Just me, but when a company will put a few million dollars behind a product or service it gives me a bit of confidence.
06-26-2013 02:15 PM
casey1999
Re: 35 year old standing rigging - but rigger says it's ok

Quote:
Originally Posted by Capt.aaron View Post
I don't know. I worked for a Lisenced and insured rigging company based out of Miami. I was paid to install and inspect rigging. I left the company and started my own business in Key West. People paid me to inspect and install rigging. I supose by definition I was a professional rigger for a time. They have classes at our local community college on the subject. I guess, the lisence and insurance coupled with the experience, usually gained by working for a reputable rigging company as an apprentice for a while would make some one a professional.
I did not know that a rigging company that rigs sailboats can be licensed. I did an internet search and finding nothing that indicates boat riggers can be licensed. Can you provide a link that shows how it is done or a link to a licensed rigger? I do not think even Brian Toss is licensed.
Regards
06-26-2013 10:47 AM
Capt.aaron
Re: 35 year old standing rigging - but rigger says it's ok

Quote:
Originally Posted by casey1999 View Post
What is a "professional riggier"? Does he/she have a degree?, How many years of experience? How many boats have they worked without a rig failure?, How many boats have they worked and have had a rig failure? What kind of "certification" or licenses do they have?

Is there such thing as a "professional rigger"?
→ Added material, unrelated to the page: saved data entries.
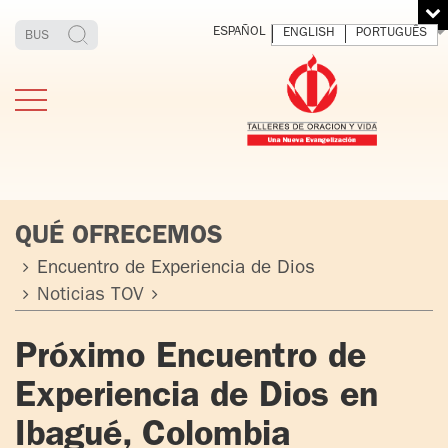
ESPAÑOL
ENGLISH
PORTUGUÊS
QUÉ OFRECEMOS
Encuentro de Experiencia de Dios
Noticias TOV
ESTIMONIOS
FUNDADOR
MEDITAR
EXP
Y VIVIR
EL 
TOV ADULTOS
PADRE
Próximo Encuentro de
DIO
IGNACIO
Experiencia de Dios en
LARRAÑAGA
TOV JÓVENES
ORBEGOZO
Ibagué, Colombia
OFM CAP.
TOV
I know of some riggers that should be considered professional like Brian Toss and John Koon, but many that consider themselves "professionals", are probably not.
I don't know. I worked for a Lisenced and insured rigging company based out of Miami. I was paid to install and inspect rigging. I left the company and started my own business in Key West. People paid me to inspect and install rigging. I supose by definition I was a professional rigger for a time. They have classes at our local community college on the subject. I guess, the lisence and insurance coupled with the experience, usually gained by working for a reputable rigging company as an apprentice for a while would make some one a professional.
06-25-2013 02:48 PM
casey1999
Re: 35 year old standing rigging - but rigger says it's ok

Quote:
Originally Posted by jameswilson29 View Post
I would accept the opinion of the professional rigger.
What is a "professional riggier"? Does he/she have a degree?, How many years of experience? How many boats have they worked without a rig failure?, How many boats have they worked and have had a rig failure? What kind of "certification" or licenses do they have?

Is there such thing as a "professional rigger"?
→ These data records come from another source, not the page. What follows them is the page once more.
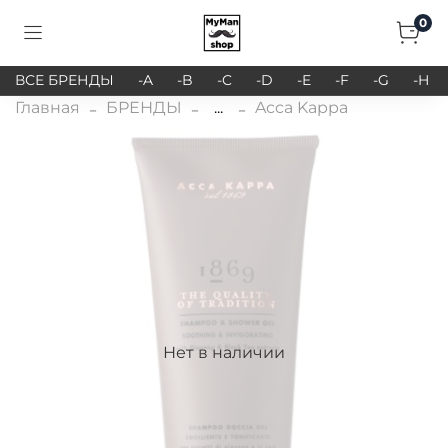
0
ВСЕ БРЕНДЫ
-A
-B
-C
-D
-E
-F
-G
-H
Главная
БРЕНДЫ
...
Acca Kappa
Нет в наличии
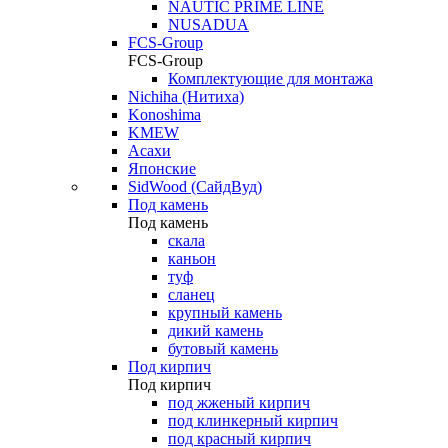
NAUTIC PRIME LINE
NUSADUA
FCS-Group
FCS-Group
Комплектующие для монтажа
Nichiha (Нитиха)
Konoshima
KMEW
Асахи
Японские
SidWood (СайдВуд)
Под камень
Под камень
скала
каньон
туф
сланец
крупный камень
дикий камень
бутовый камень
Под кирпич
Под кирпич
под жженый кирпич
под клинкерный кирпич
под красный кирпич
I know of some riggers that should be considered professional like Brian Toss and John Koon, but many that consider themselves "professionals", are probably not.
06-25-2013 02:11 PM
jameswilson29
Re: 35 year old standing rigging - but rigger says it's ok

Quote:
Originally Posted by tominny View Post
I just had a professional rigger inspect the lower parts and he said it is fine and does not need replacement.
I would accept the opinion of the professional rigger.
06-25-2013 01:06 PM
MarkofSeaLife
Re: 35 year old standing rigging - but rigger says it's ok

If the boat is 35 years old, or from 1968, whatever... the cost of replacing standing rigging would be a large percentage of the value of the boat.
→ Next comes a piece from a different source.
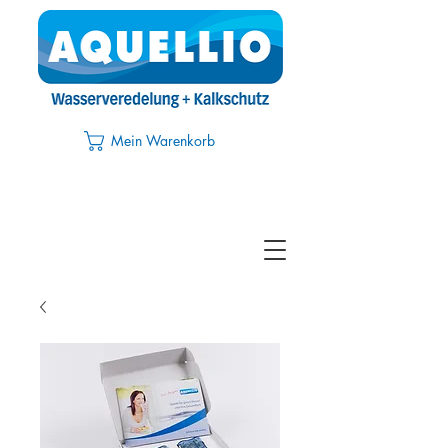
Mein Warenkorb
Mine done in St Martin was $750 for forestay, 1,500 twin backs, $350 inners, $750 outters... total $4,500 plus yardage. Fine for me, I cruise oceans. But for a boat that does coastal cruising, day tripping its a lot. I wouldnt have it replaced.
06-25-2013 11:47 AM
seabreeze_97
Re: 35 year old standing rigging - but rigger says it's ok

Seeing a lotta talk about age and corrosion. I skipped over some so if I'm repeating someone else, apologies. It seems the salient point should be this inescapable FACT. Metal fatigues. Rigging only one season old, but raced or worked hard, but still clean and shiny, is much older in terms of fatigue than a 10 year old rig that has spent life doing casual weekend cruises. There are averages. This is why there's a cut off after so many years for the typical cruiser. There's always some stress, even dockside. Sooner or later it's coming down. It's up to you as to when that is.